しかし、需要が多い半面で、名前のせいもあるでしょう、ネガティブなイメージもあります。「老眼鏡をかけると、老眼が進行する」という思い込んでいる人もいます。眼科医いわく、これは全くあり得ない話。老眼鏡をかけ始める時期が、老眼が進行する時期と重なっただけのことです。

50代の人たちは老眼を自覚しているので老眼鏡を使うことにそれほど抵抗感はないのですが、40代は手元が見えづらくなってもなかなかカミングアウトしない。検査した時に、「遠くは1.2見えていますが、近くは0.6しか見えてませんよ」と指摘しても、なかなか受け入れないという頑固さを持っているそうです。

とはいえ、メガネ市場売り上げの全体の7割も占めている「老眼鏡」。その背景には、進化している老眼鏡のレンズ、という事情もありました。

年齢を重ねたことで、遠くを見るときと、近くを見るときの視力が違う。こういう人は「遠近両用レンズ」というのを使います。遠近両用と言いますと、昔はその境目に筋が入っていて、なんともダサかった。ところが、いまはそんな筋など入っていません。

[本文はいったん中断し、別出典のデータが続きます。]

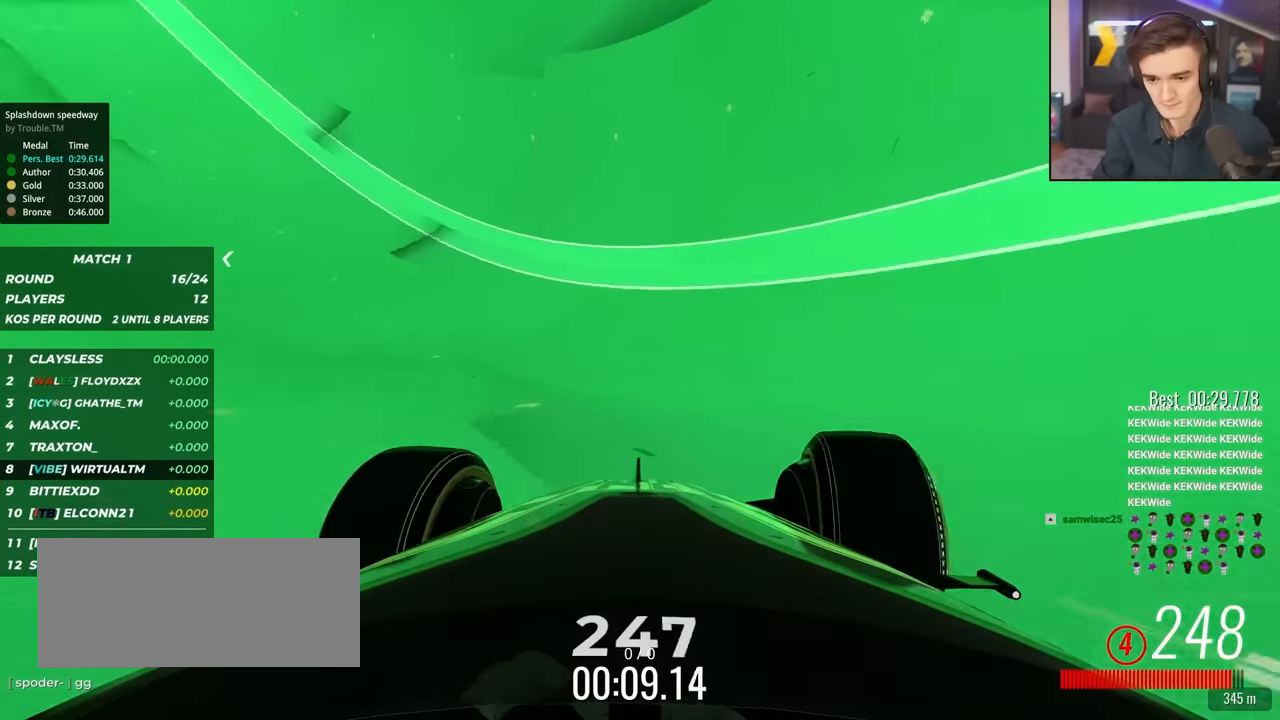
{"keys": ["up"], "events": []}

はたからは一切そんなことはわからない。

年齢層広がる使用者、進化する機能・技術、眼鏡業界を席巻する“老眼鏡”の今!

一見で老眼鏡とわからない、主流となった筋ナシのレンズが普及した理由は・・・「累進屈折力レンズ」の開発です。

老眼鏡をすでに使っている人はもうすでにご存じかと思いますが、このレンズがすごい。上の方と下の方の度数の違いを、昔は線を入れてカクッと分けていた。ところがこのレンズは、中間の部分からゆるやかに度数が変化する、という仕組み。

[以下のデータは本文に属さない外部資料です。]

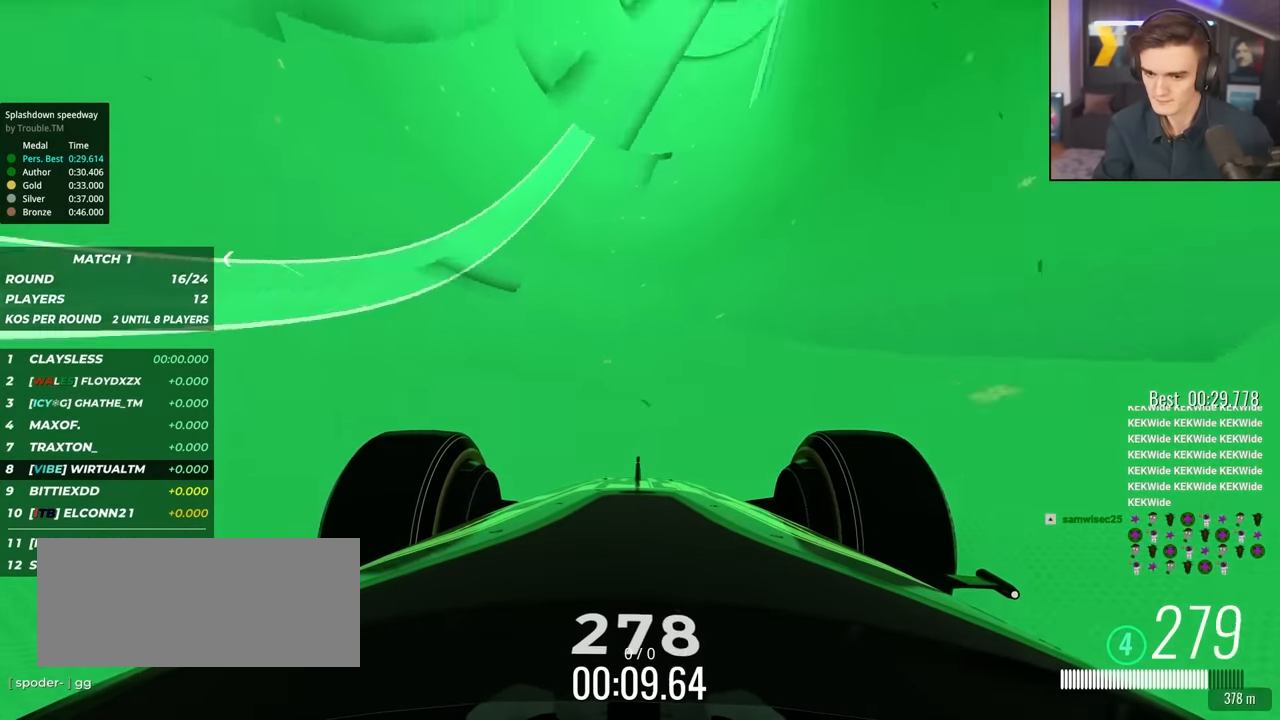
{"keys": ["up"], "events": [[84, "right", "down"], [334, "right", "up"]]}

ですから、変に顔を上げたり下げたり、目を上げたり下げたり、という、いかにも“老眼鏡を使ってます”“遠近です”という動きがなくて済むのです。

さらにこのレンズのおかげで、度数にさまざまなバリエーションが出来たのです。「遠近両用」だけではなく・・・「中近」「近近」というレンズも出来て、これが非常に売れている。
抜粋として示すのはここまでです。